Can frogs fill in the gaps? Studies of auditory induction in frogs have, thus far, failed to uncover convincing evidence that frogs experience a biological analogue of “phonemic restoration” in hearing illusory signal elements (e.g., pulses) that have been replaced by broadband noise. Auditory induction has been investigated in two species of treefrog using two-choice discrimination tests that exploited female preferences for longer signals that contain more pulses [54, 55]. (a) Females of Cope’s gray treefrog (H. chrysoscelis) [55] prefer relatively longer calls composed of continuous trains of pulses. (b) Introducing short gaps into preferred calls by removing pulses can shift female preferences to shorter but nevertheless continuous pulse trains. (c) Filling these gaps with noise can restore the relative attractiveness of the longer signal when compared to equivalent-duration signals with gaps. (d, e) However, there is no evidence that restored attractiveness results because females hear continuous but illusory trains of pulses; if this were the case, we would expect both (d) females to prefer longer, “gap-filled” calls over shorter trains of continuous pulses (which they do not) and (e) gap-filled calls and continuous pulse trains of equivalent duration to be similarly attractive (which they are not).

Conclusions

Research on sound source perception in anurans represents an exciting frontier in the neuroethological study of acoustic communication in these animals. As the behavioral studies reviewed here make clear, there are some fascinating parallels and notable differences in sound source perception between frogs and other animals, as well as among different species of frogs. Demonstrated similarities and differences within and among taxa create the solid foundation necessary for comparative neuroethological studies that can better inform us about the evolution and function of underlying neural mechanisms.
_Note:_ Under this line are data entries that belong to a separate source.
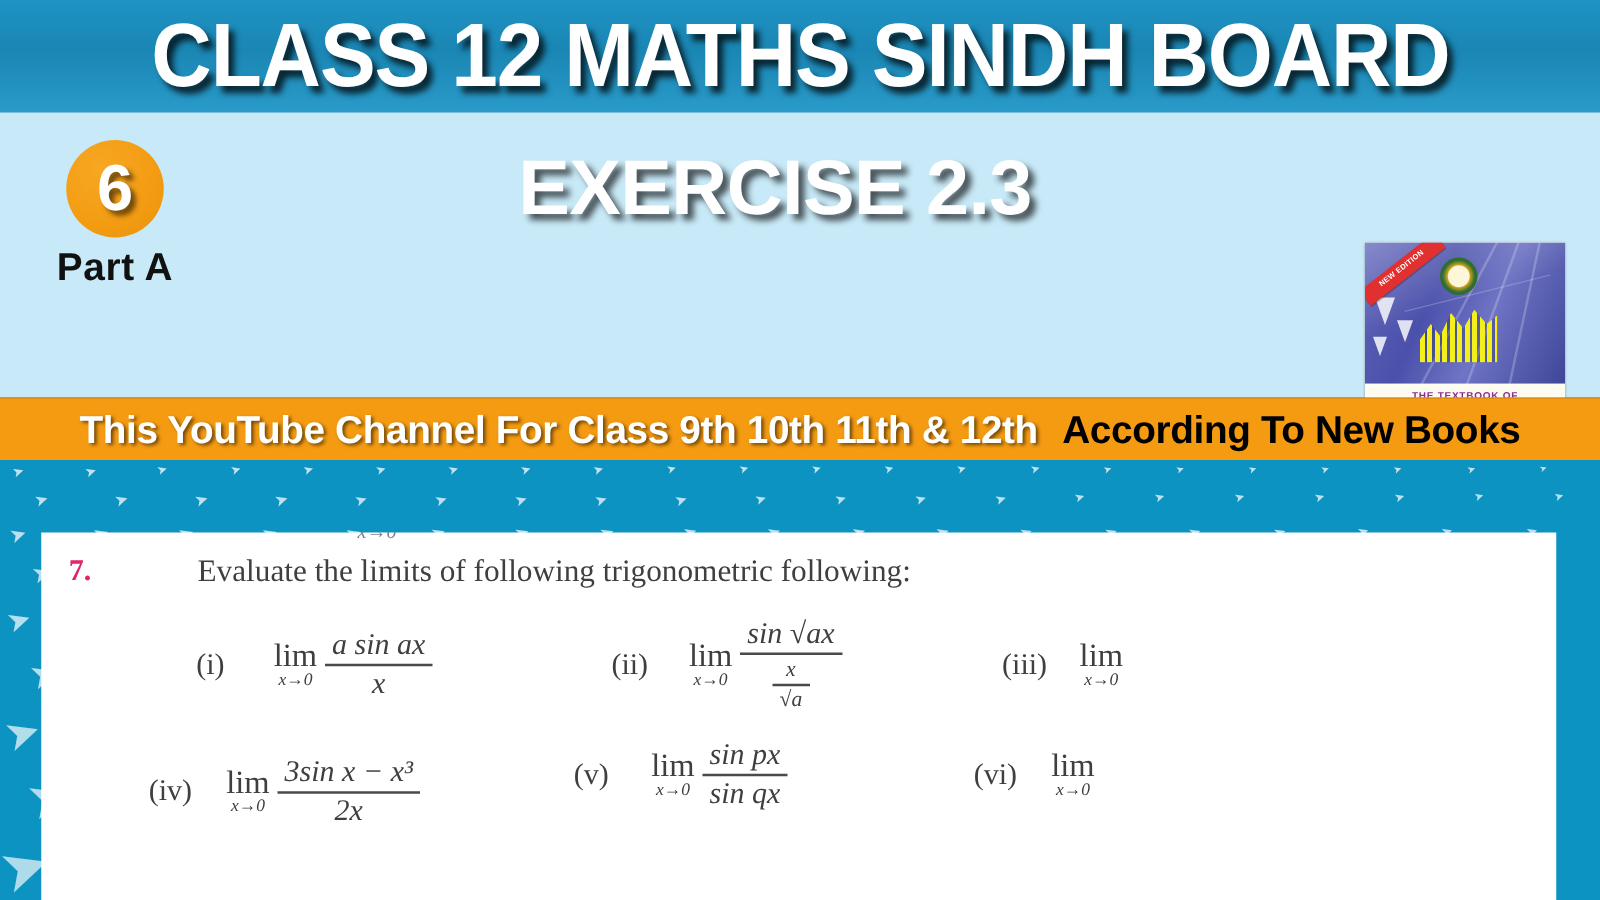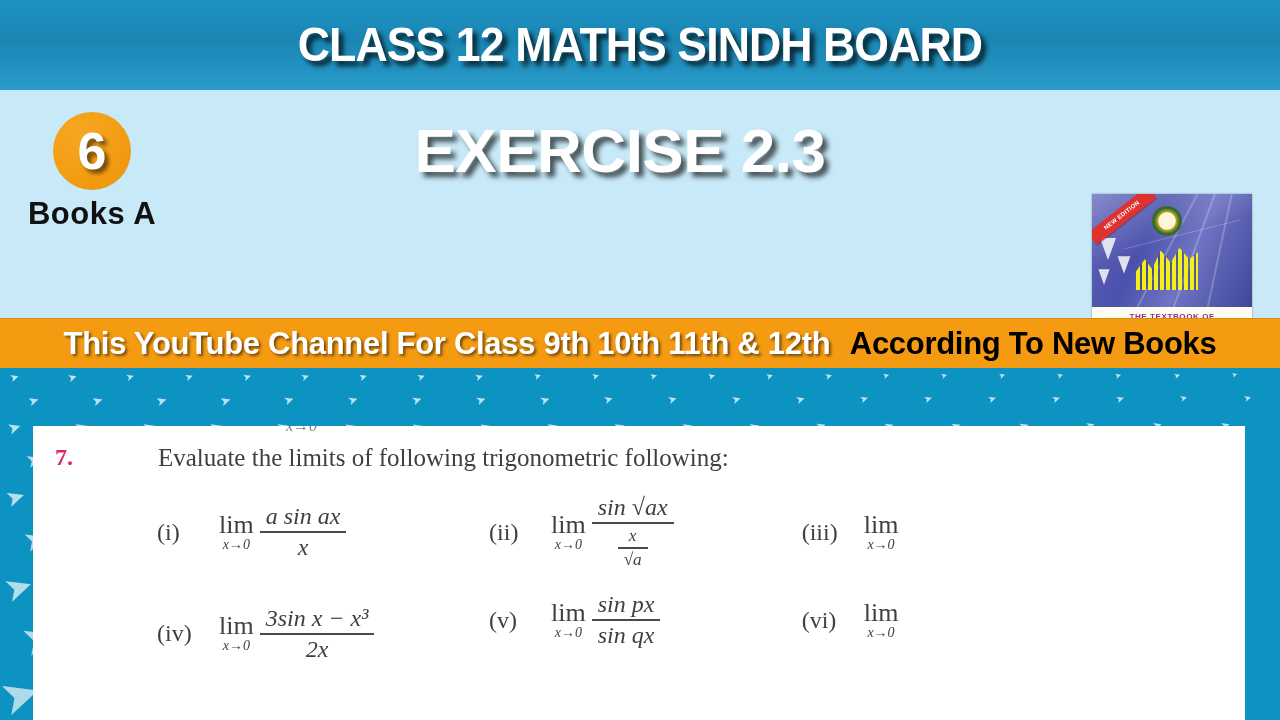"CLASS 12 MATHS SINDH BOARD" .title-band .main-title { font-size: 48px -> 72px }
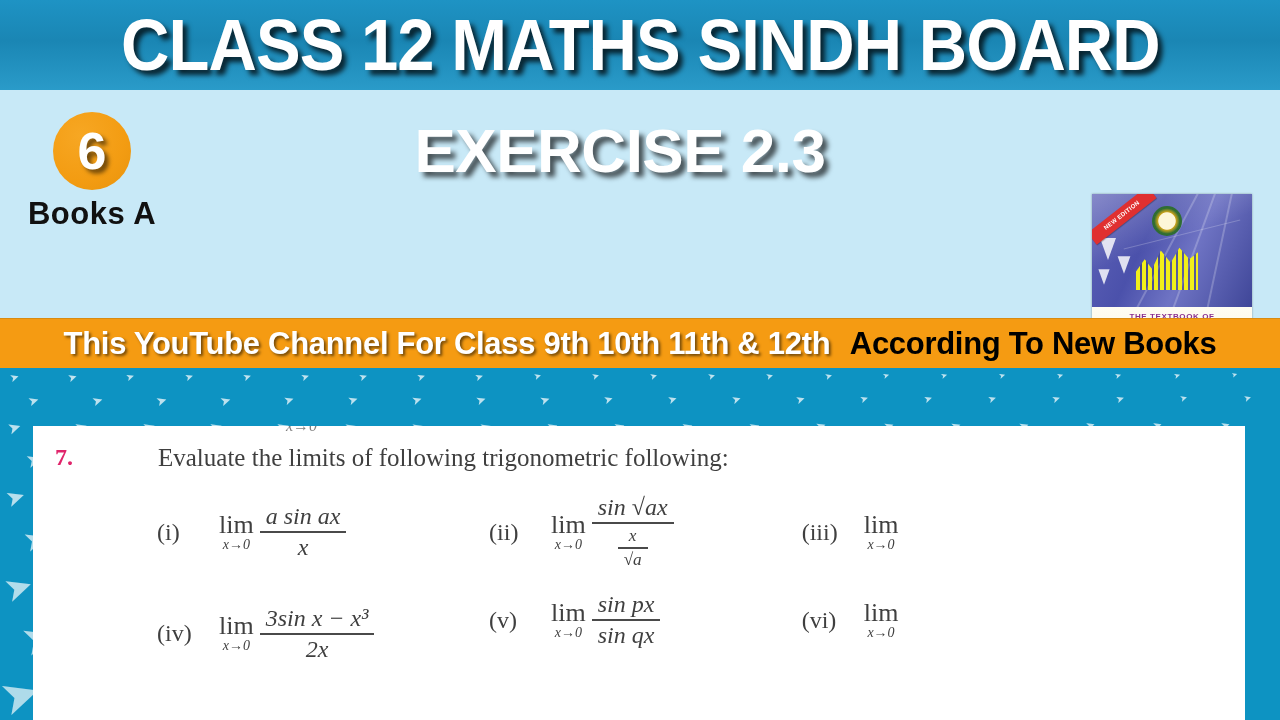"Books A" div.badge-label { text: Books -> Part }
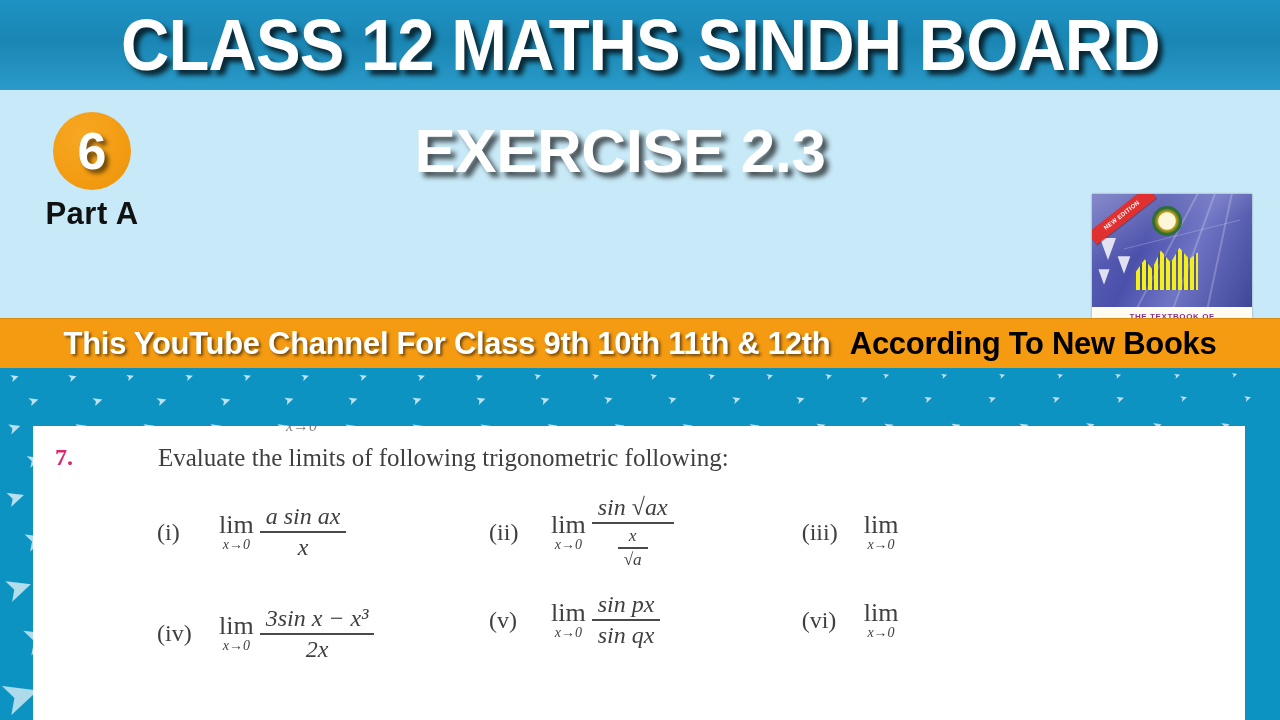"(iv)" div.item { padding-left: 118px -> 80px }
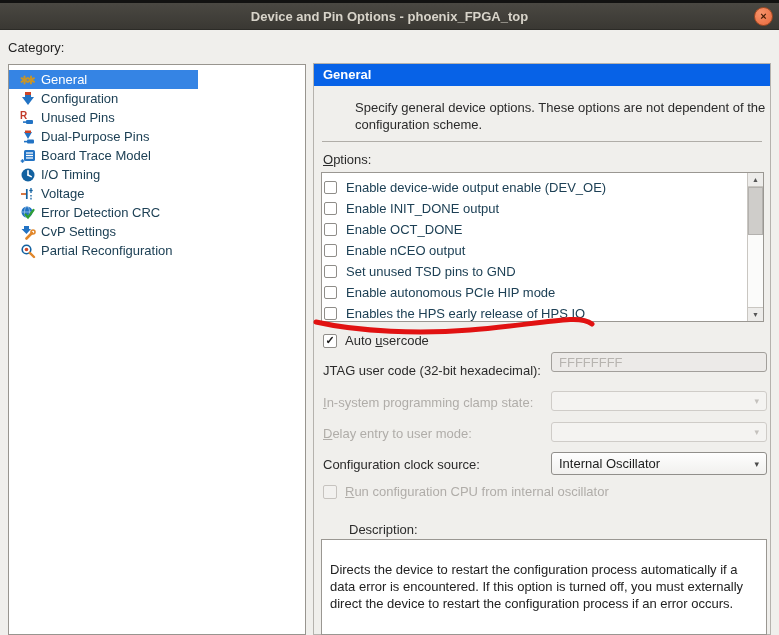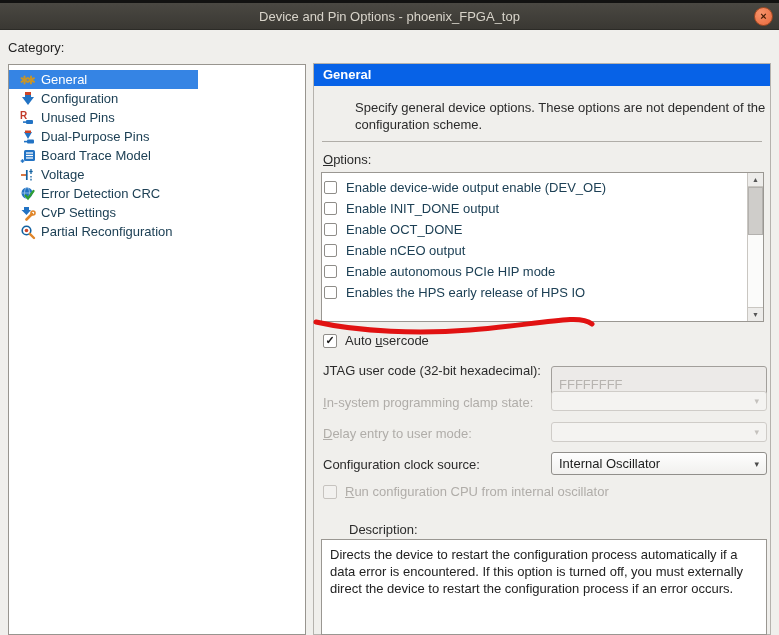"Device and Pin Options -" .titlebar .title { font-weight: normal -> bold }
Future work aimed at uncovering commonalities and diversity in the neural mechanisms of sound source perception in frogs and other animals are sure to be worthwhile and informative.

Highlights.

• Sound source perception in animal communication is not well understood.

• Frogs solve a biological analogue of the “cocktail party problem” to communicate.

• This article reviews studies of how they do so using a limited number of acoustic cues.

• The focus is on mechanisms of masking release and auditory grouping.